Exercises to complete:
(a) According to the forum thread on homomorphisms from Z3 to S5, how many homomorphisms are there in total?
(b) Please continue the forum thread on homomorphisms from Z3 to S5 from where it stops.

Selected extract:

Start of Block

Question

question

Answer 1

yeah thats what B is

Answer 2

you know for the other question where you said add those 2 cases together

Answer 3

we look at S5 that has order 3 only right ?

Answer 4

Which problem do you want to start with?

Answer 5

lets clarify the one in the messages first ?

Answer 6

Sounds good.

We want to find the number of homomorphisms \(\varphi\) from \(\mathbb{Z}_3=\{0,1,2\}\) to \(S_5\).

Case 1: It's the identity homomorphism where everything gets sent to the identity in \(S_5\). Let's call that \(e\). There is only one of these.

Case 2: It's not the identity homomorphism. In that case, we know that \(|\varphi(1)|=|\varphi(2)|=3\) since \[\varphi(1+1+1)=\varphi(1)\varphi(1)\varphi(1)\]\[\varphi(1+1+1)=\varphi(0)=e\]So by substitution, \[\varphi(1)^3=e\]The same argument follows for \(|\varphi(2)|\).

Answer 7

Since \(\varphi\) is determined entirely by \(\varphi(0)\), we can choose an element in \(S_5\) to send \(\varphi(0)\). However, since \(|<\varphi(1)>|=3\), we must choose a 3-cycle.

How many 3-cycles are there in \(S_5\)?

Answer 8

(123) (321) (213) so only 3?

Answer 9

i mean no wth there is 5 * 2! so wouldnt there be 10 choices?

Answer 10

Those are the 3-cycles in \(S_3\). (also, (321)=(213)). We want to find the 3-cycles in \(S_5\). As it turns out, there are exactly 20 elements in \(S_5\) that are 3-cycles such as (123)(4)(5).

Answer 11

Since we already listed the identity homomorphism, and there are 20 3-cycle elements, there should be 21 homomorphisms total.

Answer 12

but do we have to list all 20 3 cycles?

Answer 13

You don't have to list all of them. You just have to know that there are 20.

Answer 14

or could we just state it has 20 and is there any mathematical way to find out how much there are

because how i got 5*2! i said to my self there are 5 choices and we can rearrange it 2! ways or whatt

Answer 15

The formula is \[\frac{5!}{[3^1(1!)][1^2(2!)]}=\frac{120}{6}=20\]See this for where I got the formula http://groupprops.subwiki.org/wiki/Conjugacy_class_size_formula_in_symmetric_group

Answer 16

OOO okayy sick makes sense

Answer 17

alright this question is done now just minor questions

Answer 18

for it to be a homomorphism that is basically saying if it is onto right like being surjective?

End of Block

(Saved data entries)
Start of Block

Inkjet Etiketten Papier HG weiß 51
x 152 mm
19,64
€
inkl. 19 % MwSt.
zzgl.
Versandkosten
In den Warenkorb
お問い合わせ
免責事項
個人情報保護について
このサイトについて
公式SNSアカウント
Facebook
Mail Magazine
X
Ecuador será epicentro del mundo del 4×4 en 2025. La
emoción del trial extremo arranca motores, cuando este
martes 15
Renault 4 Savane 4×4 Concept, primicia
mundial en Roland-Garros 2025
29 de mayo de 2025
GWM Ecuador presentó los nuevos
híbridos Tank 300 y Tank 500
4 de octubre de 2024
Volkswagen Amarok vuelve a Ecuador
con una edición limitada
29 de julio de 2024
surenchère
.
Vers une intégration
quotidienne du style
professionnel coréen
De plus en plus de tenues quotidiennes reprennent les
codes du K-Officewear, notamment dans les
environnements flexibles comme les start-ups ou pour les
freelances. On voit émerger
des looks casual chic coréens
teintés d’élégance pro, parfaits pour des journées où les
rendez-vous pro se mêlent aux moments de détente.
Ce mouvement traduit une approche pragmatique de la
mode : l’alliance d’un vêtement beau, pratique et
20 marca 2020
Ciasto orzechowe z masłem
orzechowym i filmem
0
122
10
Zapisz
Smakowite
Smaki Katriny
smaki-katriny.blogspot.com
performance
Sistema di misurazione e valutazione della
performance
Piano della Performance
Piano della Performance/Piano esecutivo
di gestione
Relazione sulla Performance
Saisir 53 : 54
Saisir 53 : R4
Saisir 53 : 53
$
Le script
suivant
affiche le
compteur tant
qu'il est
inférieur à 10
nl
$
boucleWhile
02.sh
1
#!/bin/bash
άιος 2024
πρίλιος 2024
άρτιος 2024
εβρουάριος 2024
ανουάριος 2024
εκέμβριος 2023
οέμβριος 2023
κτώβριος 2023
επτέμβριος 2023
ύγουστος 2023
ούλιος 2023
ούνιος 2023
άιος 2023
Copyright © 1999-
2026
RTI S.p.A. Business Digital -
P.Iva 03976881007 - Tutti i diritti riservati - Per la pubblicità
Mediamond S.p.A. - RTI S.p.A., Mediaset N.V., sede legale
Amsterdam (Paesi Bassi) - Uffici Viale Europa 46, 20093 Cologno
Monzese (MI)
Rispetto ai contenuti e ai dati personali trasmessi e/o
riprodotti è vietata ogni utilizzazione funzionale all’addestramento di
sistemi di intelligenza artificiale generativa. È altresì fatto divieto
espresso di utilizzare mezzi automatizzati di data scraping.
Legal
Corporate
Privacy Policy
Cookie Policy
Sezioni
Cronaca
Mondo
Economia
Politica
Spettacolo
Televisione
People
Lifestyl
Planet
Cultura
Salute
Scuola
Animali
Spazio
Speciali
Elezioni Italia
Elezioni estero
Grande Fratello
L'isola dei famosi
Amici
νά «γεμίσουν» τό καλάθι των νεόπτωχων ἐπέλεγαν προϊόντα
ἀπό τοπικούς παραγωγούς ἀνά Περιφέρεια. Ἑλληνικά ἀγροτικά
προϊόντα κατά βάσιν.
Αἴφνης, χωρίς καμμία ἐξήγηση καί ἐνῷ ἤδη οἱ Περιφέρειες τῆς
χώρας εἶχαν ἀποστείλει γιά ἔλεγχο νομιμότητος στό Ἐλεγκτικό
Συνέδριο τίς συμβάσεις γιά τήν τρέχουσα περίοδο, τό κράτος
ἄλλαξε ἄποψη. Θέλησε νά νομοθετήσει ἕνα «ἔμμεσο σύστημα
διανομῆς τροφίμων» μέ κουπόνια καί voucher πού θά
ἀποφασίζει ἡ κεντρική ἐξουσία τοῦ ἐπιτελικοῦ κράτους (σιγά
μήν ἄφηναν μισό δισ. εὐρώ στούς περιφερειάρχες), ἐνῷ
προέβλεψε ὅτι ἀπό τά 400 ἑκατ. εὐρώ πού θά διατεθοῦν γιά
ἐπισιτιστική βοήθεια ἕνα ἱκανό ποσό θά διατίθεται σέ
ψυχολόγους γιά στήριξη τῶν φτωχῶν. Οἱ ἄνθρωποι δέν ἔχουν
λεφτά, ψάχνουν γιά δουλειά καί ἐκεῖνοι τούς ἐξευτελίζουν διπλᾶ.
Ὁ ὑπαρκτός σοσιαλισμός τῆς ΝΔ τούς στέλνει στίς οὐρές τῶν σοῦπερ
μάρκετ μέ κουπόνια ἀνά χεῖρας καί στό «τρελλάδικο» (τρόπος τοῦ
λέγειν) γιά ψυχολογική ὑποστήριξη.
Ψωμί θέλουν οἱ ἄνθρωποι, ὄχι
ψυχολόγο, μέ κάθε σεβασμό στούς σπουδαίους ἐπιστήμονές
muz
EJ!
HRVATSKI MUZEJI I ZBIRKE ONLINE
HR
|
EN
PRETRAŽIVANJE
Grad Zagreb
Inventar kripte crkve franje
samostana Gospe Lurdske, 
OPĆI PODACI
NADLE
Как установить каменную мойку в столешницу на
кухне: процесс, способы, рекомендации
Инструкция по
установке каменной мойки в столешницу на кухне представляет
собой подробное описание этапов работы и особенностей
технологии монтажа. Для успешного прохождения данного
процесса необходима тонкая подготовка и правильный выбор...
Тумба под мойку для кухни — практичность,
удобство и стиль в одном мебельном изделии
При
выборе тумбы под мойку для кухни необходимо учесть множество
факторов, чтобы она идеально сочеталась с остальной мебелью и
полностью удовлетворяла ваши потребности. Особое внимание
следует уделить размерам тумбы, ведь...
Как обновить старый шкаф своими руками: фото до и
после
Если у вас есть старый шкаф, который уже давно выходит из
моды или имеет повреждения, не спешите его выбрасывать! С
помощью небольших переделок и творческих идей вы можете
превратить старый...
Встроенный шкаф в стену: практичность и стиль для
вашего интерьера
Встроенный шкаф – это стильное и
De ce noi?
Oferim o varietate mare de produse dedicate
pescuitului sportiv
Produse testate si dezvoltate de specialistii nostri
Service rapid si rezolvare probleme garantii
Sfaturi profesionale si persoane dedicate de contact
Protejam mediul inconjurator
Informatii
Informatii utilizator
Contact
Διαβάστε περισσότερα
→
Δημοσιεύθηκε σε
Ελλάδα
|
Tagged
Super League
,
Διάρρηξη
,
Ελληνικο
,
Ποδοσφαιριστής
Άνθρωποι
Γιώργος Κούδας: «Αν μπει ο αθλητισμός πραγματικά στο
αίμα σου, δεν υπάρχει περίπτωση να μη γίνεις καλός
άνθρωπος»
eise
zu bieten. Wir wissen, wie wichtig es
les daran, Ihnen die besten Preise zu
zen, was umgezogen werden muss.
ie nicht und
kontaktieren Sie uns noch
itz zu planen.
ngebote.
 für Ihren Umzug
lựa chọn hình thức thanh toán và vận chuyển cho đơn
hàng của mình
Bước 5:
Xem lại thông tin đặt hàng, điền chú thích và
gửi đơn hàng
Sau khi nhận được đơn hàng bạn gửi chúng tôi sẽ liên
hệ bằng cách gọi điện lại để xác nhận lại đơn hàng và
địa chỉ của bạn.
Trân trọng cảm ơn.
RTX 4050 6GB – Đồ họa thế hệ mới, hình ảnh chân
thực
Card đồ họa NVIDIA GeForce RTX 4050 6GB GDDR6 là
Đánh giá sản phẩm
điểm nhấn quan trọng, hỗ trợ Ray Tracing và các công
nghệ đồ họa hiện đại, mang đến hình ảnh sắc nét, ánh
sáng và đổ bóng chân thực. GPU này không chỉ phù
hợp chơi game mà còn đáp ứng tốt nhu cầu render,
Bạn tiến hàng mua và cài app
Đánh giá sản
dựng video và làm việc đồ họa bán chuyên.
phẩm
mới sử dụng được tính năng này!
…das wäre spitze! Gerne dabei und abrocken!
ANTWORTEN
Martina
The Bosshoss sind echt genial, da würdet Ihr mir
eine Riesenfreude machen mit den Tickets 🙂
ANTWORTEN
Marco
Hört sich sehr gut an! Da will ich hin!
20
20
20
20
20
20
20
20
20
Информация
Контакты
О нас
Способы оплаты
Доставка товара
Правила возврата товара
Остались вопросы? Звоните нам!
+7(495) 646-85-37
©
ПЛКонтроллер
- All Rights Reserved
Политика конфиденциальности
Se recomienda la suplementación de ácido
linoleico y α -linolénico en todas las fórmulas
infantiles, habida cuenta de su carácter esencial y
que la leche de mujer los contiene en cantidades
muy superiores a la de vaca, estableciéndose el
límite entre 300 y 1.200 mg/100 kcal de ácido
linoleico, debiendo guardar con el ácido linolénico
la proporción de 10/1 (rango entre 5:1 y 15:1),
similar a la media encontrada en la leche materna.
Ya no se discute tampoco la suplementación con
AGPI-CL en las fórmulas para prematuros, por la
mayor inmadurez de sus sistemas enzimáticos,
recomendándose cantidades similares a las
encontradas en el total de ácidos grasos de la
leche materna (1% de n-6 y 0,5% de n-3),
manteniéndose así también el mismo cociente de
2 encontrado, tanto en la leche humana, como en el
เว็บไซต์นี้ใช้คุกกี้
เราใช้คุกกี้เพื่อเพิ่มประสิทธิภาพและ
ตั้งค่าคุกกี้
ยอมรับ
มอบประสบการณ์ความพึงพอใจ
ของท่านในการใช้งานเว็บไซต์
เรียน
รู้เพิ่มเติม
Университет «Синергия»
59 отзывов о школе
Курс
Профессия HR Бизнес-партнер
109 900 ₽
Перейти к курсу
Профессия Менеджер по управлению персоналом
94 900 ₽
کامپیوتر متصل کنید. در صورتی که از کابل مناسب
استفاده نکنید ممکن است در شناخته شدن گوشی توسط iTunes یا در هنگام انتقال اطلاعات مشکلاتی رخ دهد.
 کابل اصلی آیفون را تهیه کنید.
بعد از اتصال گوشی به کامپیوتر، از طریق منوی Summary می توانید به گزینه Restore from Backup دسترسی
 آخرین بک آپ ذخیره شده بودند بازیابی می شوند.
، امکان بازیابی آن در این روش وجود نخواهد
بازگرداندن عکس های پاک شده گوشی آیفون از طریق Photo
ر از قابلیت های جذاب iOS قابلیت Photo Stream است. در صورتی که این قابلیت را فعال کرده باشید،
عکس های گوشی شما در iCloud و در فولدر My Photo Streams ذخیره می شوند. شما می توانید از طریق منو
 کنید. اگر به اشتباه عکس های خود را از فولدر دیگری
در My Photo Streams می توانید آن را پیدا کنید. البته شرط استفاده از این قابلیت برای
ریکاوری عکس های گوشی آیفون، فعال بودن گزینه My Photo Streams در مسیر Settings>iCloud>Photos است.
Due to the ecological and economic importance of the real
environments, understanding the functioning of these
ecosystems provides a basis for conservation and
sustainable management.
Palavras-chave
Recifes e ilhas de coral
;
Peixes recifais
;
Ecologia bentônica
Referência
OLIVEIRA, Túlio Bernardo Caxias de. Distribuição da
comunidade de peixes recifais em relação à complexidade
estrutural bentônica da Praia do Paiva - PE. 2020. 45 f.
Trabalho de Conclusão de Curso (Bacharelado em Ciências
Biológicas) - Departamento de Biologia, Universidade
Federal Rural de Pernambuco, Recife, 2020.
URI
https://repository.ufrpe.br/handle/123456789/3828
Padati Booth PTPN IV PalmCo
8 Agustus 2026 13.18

End of Block

Responses by item number:
(a) There are 21 homomorphisms in total.

(b)
Answer 19

and if we show its surjective somehow we basically showed its a homomorphism right?

Answer 20

To be a homomorphism, it doesn't have to be surjective. It just has to have the property that \[\varphi(gh)=\varphi(g)*\varphi(h)\]I don't believe that showing it's surjective shows anything definitively (unless you know other things as well).

Answer 21

hmm alright makes sense

Answer 22

so i shouldnt really think of it that way then rather than try to get phi(gh) = phi(g)*phi(h)

Answer 23

Right. If you can prove \(\varphi(gh)=\varphi(g)*\varphi(h)\) it's a homomorphism.

Answer 24

alright awesome thanks a lot :):)

Answer 25

You're welcome. Let me know if this gives you any trouble.

Answer 26

yeah for sure honestly man i dont know if i wouldve been able to pass this course if it wasnt for you like its getting fun now lol

Answer 27

but right now the only question I have left is that matrix question I posted the picture I sent

Answer 28

Do you know where to start on that?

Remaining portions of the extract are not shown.